Fever is a wonderful story. I finished reading the book a few days ago, and I can't stop thinking about it. I was amazed that the medical and science community could arrest and isolate someone without more proof that she was a carrier. I felt so sorry for Mary Mallon. I realize that these scientists were trying to protect the community from infection, but I put myself in Mary's position. She was healthy young woman; and the media made her out to be nothing more than a disease by labeling her Typhoid Mary. I loved the book, Keane has written a fascinating and also heartbreaking human story.
Mary Ann B. (Louisville, KY) (03/10/13)

Sometimes non-fiction books read like fiction.The book Fever does the opposite. Ms. Keane takes real people,real incidents, and creates a world that readers come to live in. Mary Mallon, given the name Typhoid Mary by the press, is a compelling character whose story you want to know. The book's atmosphere puts you in the early 20th century, and what was known, and still unknown about disease causes and prevention.
Melissa P. (Greenville, NY) (03/06/13)

This was a historical fiction book about Mary Mallon, better known as Typhoid Mary. Mary was believed to spread typhoid through her cooking, though she never showed symptoms of the illness herself. This book details how the Department of Health took Mary into custody and forced her to live on Brother Island in isolation for years. It details the court case to get Mary her freedom to leave the island and what happens to her as she returns to the "real world". Mary is portrayed as an intelligent yet stubborn woman. This book also talks of her relationship with her companion, Alfred, who has a host of issues of his own.

I found this book interesting. I find it amazing that this woman was isolated on an island for so many years. The medical tests that she was put through were intrusive and degrading. Yet, there were enough people she cooked for who took ill that makes the belief that she was a carrier have some credibility. I enjoyed this read.
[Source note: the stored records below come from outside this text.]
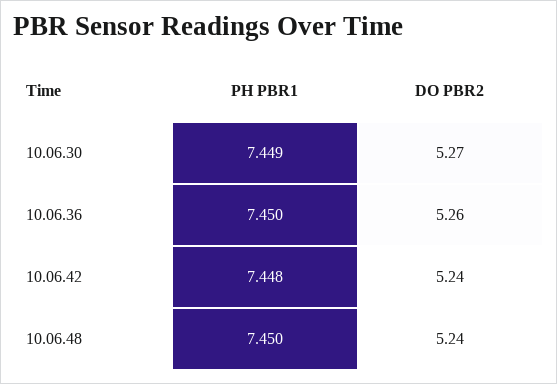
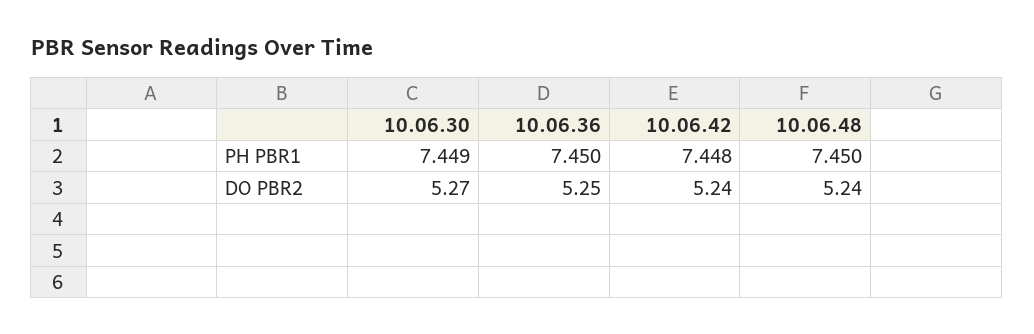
  {
    "PH PBR1": {
      "10.06.30": 7.449,
      "10.06.36": 7.45,
      "10.06.42": 7.448,
      "10.06.48": 7.45
    },
    "DO PBR2": {
      "10.06.30": 5.27,
-     "10.06.36": 5.26,
+     "10.06.36": 5.25,
      "10.06.42": 5.24,
      "10.06.48": 5.24
    }
  }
I received a copy of this book from BookBrowse in exchange for a review.
Becky M. (Crumpler, NC) (03/05/13)

Not your average historical fiction
Normally, I do not read historical fiction, because it is, after all, history--which I find difficult to read--and fiction--which sort of negates the history aspect. But I was intrigued by the topic, Typhoid Mary, and the fact that I knew so little about a woman whose name I had heard all my life. Fever captured my interest immediately and held on to it throughout the novel. Mary became more than a well-developed character. She became, instead, a woman of intrigue and conflicting emotions. There were elements of her personality which will resonate with most women--the need for independence, love, and respect. The fact that she lived 100 years ago only added to her appeal. Keane has melded the facts of that frightening time with the humanity of her characters and the quickly changing ethics of the early twentieth century. Still, Keane does not succumb to flippant fictional techniques and instead manages to write history in a serious, direct way while allowing her imagination to create believable scenarios and characters of depth.